Iranian Protests and The Theocratic State

Resistance is the key word that defines the latest protests in Iran against the Islamic regime. On 13th September 2022, 22 years old Mahsa Amini was arrested by the Iranian morality police on the charges of moral indignity. Her crime—was an alleged breach of the prescribed dress code.

Her brother, who had accompanied Amini, was told that she would be detained for an hour, where she would undergo a “briefing class”. However, the security forces in the van tortured and severely beat her. After two hours, she was taken to Tehran’s Kasra Hospital.

After the initial examination, the doctors declared that Amini had “suffered a sudden heart attack” and had died on 16th September.

The Death of Mahsa Amini and the Subsequent Protests in Iran

Since the death of Mahsa Amini, protests have erupted across the country, with women (young and old alike) taking off their headscarves and chanting “death to the dictator”. The slogans of the protest movement tell us a story of how Iranian women seek change. One such slogan, “Woman, Life, Freedom”, defines the whole protest. It represents the dire need for Iranian society to treat women as fellow human beings who are free to do as they will. It is a fight against the mandatory hijab imposed on women since the 1979 revolution.

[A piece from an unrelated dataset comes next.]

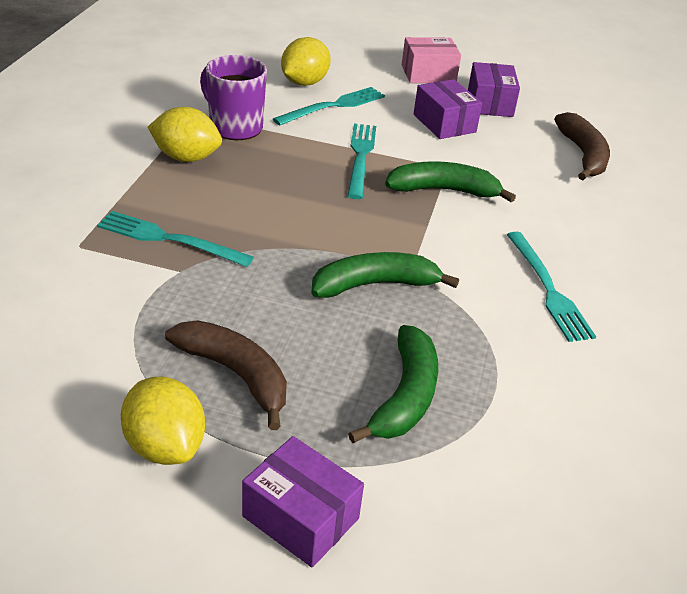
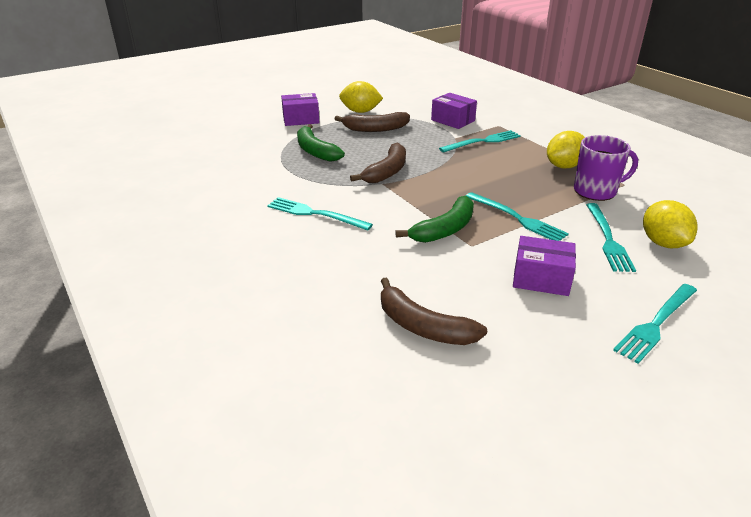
camera: 135 degrees right, 5 degrees down
green banana [311,252,459,298] -> brown banana [350,143,406,183]
pink box [402,37,461,83] -> turquoise fork [613,284,697,364]
purple box [468,62,520,117] -> purple box moved to [431,93,477,129]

Iranian Revolution of 1979

Iran’s current Islamic regime was established with the Revolution of February 1979. The revolution had set forth a flurry of events that marked the beginning of today’s Iran. The United States had lost a partner in Shah, who the revolutionaries ousted.

Ayatollah Khomeini, who had spearheaded the Islamic revolution, declared at the end of it that it was a time to preserve Islam. In his influential treatise, Islamic Government, published in 1970, Khomeini declared, “The preservation of Islam is even more important than prayer.” He noted that Islam could be preserved only through an Islamic government.

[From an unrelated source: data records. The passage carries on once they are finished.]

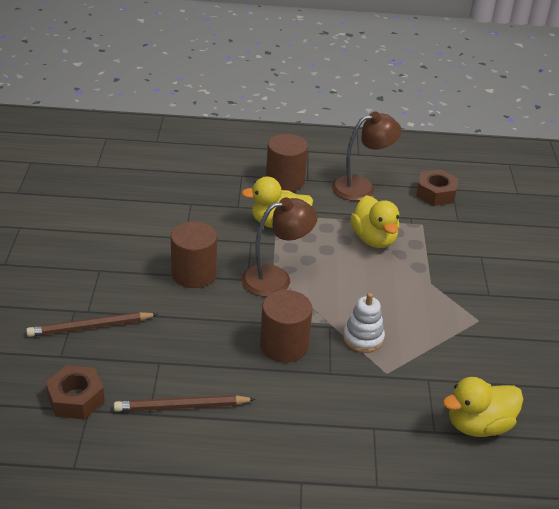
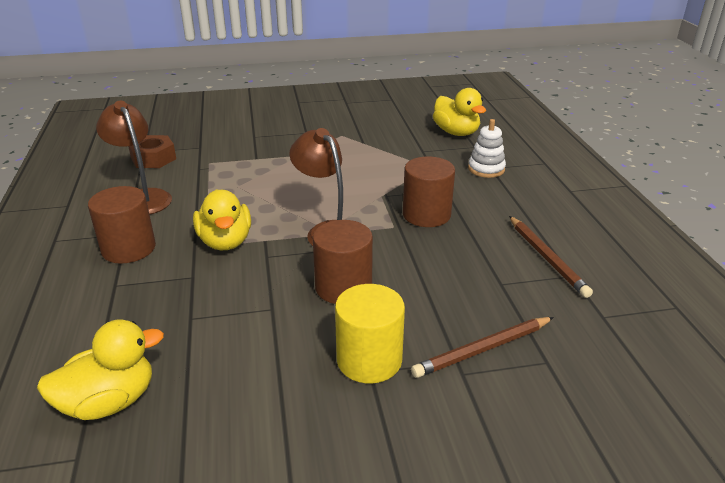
camera: 100 degrees left, 5 degrees down
brown pencil [26,312,158,337] -> brown pencil turned 90 degrees clockwise [411,317,554,378]
brown nut [46,365,105,419] -> none
white stacking toy [343,293,385,353] -> white stacking toy moved to [468,119,506,178]
yellow duck [350,195,400,248] -> yellow duck moved to [37,320,164,420]
none -> yellow cylinder [335,284,405,383]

Shadi Hamid, writing for The Atlantic, notes that “In fairness to Khomeini, when he was giving the lectures that would form the core of Islamic Government, he probably hadn’t fully entertained the possibility that, one day, he’d return triumphantly to Tehran and get the chance to implement his ideas.”

Khomeini himself admits that not many expected the regime would survive. He wrote, “people said it would fall within a year.” For Khomeini, the hijab is central to the Iranian revolution. Once, he is reported to have said, “If the Islamic revolution is to have no other result than the veiling of women, then that is enough for the revolution per se.”

Foucault in Iran

Writing from a motel room in Tehran during the revolution, fancying himself a “philosopher-journalist”, Michel Foucault wrote:

It is perhaps the first great insurrection against global systems, the form of revolt that is most modern and most insane.

(Foucault, 1979).

(For a detailed discussion on Foucault and the Iranian revolution, read: Behrooz Ghamari-Tabrizi’s Foucault in Iran: Islamic Revolution after Enlightenment, published in 2016 by the University of Minnesota Press.)

Perhaps Foucault was over-deterministic with his optimism about the revolution. Or maybe, as some scholars claim, what transpired over the years in Iran was a hijack of the socialist revolution. At the time of the revolution, it seemed an unexpected revolution—a counter-revolution, as some in the West claim.

Autocracies and the Resilience for Power

Today, such revolutions are a rarity. Moreso, today’s autocrats control too much to give in to revolutions. Forty-three into its founding as an Islamic republic, Iran has changed in ways unimaginable. Iran is a lot more repressive than one would have expected in the late 1970s.

It has discredited all entertainment as propaganda of the West, all dissent as the West’s ploy, and all freedoms are illusory Western anathema. However, today’s Iran has a perfect recipe for a revolutionary change. A new revolution would want a shamble economy, a corrupt political system, and a furious public.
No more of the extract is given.